I've been thinking about this a lot:

We have amazing music discovery tools these days -- the best, for sure, that humanity has ever had. Artist-based radio stations and the ability to "tag" songs playing around us, even on their own, would be amazing, but of course we have many, many more tools for finding music in the wide world of apps, and on the web. As of this morning, you can hear a crowdsourced playlist by tapping on a pretty picture, for crying out loud.

I spent many years reviewing the first "portable digital music players" for consumers -- everything from the first MP3 player to the iPod that eclipsed them all -- but now I'm thinking about a different definition of "portable music," now that music players have followed music from the physical into the purely digital domain (in that players are apps made out of ones and zeroes rather than actual hardware, the same way that songs are ones and zeroes now, rather than plastic discs or magnetic tape).

Here's a new definition of "portable" music that takes into account the world in which we now live:

  • When I buy a song, I get to have that song on any device, or service, for the rest of my life.
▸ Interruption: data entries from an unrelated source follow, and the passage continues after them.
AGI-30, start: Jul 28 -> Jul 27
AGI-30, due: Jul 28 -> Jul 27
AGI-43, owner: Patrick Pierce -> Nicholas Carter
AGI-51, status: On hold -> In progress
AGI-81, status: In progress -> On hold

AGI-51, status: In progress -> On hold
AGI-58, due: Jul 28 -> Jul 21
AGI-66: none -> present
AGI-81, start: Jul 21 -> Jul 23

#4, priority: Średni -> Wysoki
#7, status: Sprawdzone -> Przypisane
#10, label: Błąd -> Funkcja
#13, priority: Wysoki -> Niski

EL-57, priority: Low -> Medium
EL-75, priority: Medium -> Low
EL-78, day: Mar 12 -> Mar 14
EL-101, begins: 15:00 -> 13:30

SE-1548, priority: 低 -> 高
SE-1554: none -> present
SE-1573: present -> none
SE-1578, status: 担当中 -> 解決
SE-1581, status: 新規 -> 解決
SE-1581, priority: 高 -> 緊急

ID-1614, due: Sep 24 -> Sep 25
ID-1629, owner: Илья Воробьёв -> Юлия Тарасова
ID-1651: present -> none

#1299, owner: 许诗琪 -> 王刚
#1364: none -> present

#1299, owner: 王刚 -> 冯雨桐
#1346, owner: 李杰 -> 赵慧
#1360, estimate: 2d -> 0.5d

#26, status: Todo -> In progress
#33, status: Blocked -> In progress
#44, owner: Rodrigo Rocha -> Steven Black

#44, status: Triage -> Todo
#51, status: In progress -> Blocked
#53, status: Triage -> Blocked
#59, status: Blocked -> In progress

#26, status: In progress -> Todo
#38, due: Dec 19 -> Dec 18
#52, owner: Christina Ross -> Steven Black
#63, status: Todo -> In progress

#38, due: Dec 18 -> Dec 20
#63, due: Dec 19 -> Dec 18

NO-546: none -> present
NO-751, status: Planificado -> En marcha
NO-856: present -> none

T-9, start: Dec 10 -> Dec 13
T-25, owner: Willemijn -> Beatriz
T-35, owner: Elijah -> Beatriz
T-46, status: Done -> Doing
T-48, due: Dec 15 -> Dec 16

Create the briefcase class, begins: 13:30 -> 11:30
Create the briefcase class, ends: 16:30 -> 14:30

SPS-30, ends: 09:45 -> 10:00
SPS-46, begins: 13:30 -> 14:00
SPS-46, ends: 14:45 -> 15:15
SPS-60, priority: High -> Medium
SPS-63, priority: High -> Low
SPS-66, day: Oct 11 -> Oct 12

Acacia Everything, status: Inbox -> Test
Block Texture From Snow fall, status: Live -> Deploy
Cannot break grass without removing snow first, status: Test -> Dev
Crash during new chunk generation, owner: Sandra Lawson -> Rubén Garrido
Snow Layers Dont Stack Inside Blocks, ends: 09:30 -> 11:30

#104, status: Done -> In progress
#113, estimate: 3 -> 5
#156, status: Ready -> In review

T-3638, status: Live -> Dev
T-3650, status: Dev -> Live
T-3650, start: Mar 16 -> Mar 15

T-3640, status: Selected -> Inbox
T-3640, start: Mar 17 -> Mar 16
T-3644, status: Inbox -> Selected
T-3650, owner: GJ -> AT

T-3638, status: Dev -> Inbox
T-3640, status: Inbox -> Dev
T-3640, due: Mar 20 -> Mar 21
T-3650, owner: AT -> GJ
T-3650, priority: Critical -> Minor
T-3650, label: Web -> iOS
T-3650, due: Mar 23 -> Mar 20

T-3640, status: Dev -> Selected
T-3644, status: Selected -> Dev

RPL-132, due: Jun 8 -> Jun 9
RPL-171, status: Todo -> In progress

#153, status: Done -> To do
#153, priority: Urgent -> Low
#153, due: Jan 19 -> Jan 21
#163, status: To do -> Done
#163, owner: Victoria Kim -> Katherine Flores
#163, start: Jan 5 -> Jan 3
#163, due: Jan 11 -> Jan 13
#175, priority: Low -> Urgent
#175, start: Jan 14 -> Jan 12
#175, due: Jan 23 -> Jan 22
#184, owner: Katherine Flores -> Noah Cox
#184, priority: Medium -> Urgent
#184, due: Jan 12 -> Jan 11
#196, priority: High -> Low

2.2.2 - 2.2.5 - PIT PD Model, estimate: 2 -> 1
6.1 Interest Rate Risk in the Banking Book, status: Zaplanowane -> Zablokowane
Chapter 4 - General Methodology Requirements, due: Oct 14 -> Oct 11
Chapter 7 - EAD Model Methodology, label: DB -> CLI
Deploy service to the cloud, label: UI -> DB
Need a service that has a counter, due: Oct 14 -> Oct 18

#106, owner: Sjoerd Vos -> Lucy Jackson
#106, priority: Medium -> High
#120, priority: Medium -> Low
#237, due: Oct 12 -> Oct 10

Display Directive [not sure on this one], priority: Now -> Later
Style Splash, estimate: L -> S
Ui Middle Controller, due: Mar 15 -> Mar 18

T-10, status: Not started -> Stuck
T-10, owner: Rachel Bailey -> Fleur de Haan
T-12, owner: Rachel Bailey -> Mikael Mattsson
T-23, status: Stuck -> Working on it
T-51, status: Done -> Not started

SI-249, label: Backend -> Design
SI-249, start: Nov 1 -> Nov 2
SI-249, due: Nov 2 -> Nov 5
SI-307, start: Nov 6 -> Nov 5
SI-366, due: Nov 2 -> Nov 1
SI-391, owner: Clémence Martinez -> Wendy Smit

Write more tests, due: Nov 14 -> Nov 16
I should be able to buy that song forever, regardless of future formats, devices, services, music lockers, and so on. This seems only fair, if I'm going to spend a dollar or more on a single track. Forcing people to re-buy music worked as physical formats replaced one another every decade or two, but now, the transience of digital music files and the pace of all these changes discourage people from buying in the first place. You don't buy something unless you're going to feel like you own it.
  • When I build an artist station or favorite an artist, anywhere, that needs to come with me too. It's astounding how many times we have to tell all of these different apps which artists we're into. Computers are supposed to be good at remembering stuff, so why do we have to remind them constantly?
  • If I pay for a music subscription, anything I "collect" (in the Spotify or Rdio sense of the word, meaning that I've grabbed that song out of all the millions in the world and selected it for inclusion in my cloud-based library), it comes with me if I, say, switch from Spotify to Rdio, Rdio to Rhapsody, Rhapsody to Google Play, MOG/Beats to Deezer, and so on.

With regards to this new definition of "portable" music, our music's actually less portable than it's ever been, even as we've gained the ability to stream just about anything from the cloud to our headphones.

"But," you say, "why would Pandora want people to bring their artist stations to iHeartRadio? Why would Rdio want people to be able to grab their collections and go to Rhapsody? And why would iTunes or Amazon want people to be able to grab all purchases in a flash and put them in whatever cloud locker they want?"

Yes, making music truly "portable" would require a level of cooperation never before seen between these competing services. However, it would make their digital music stores, streaming radio stations, and on-demand music services so much more valuable -- as in worth paying for. And that, as just about anyone can tell you, is sort of the core issue with music for the past 14 years.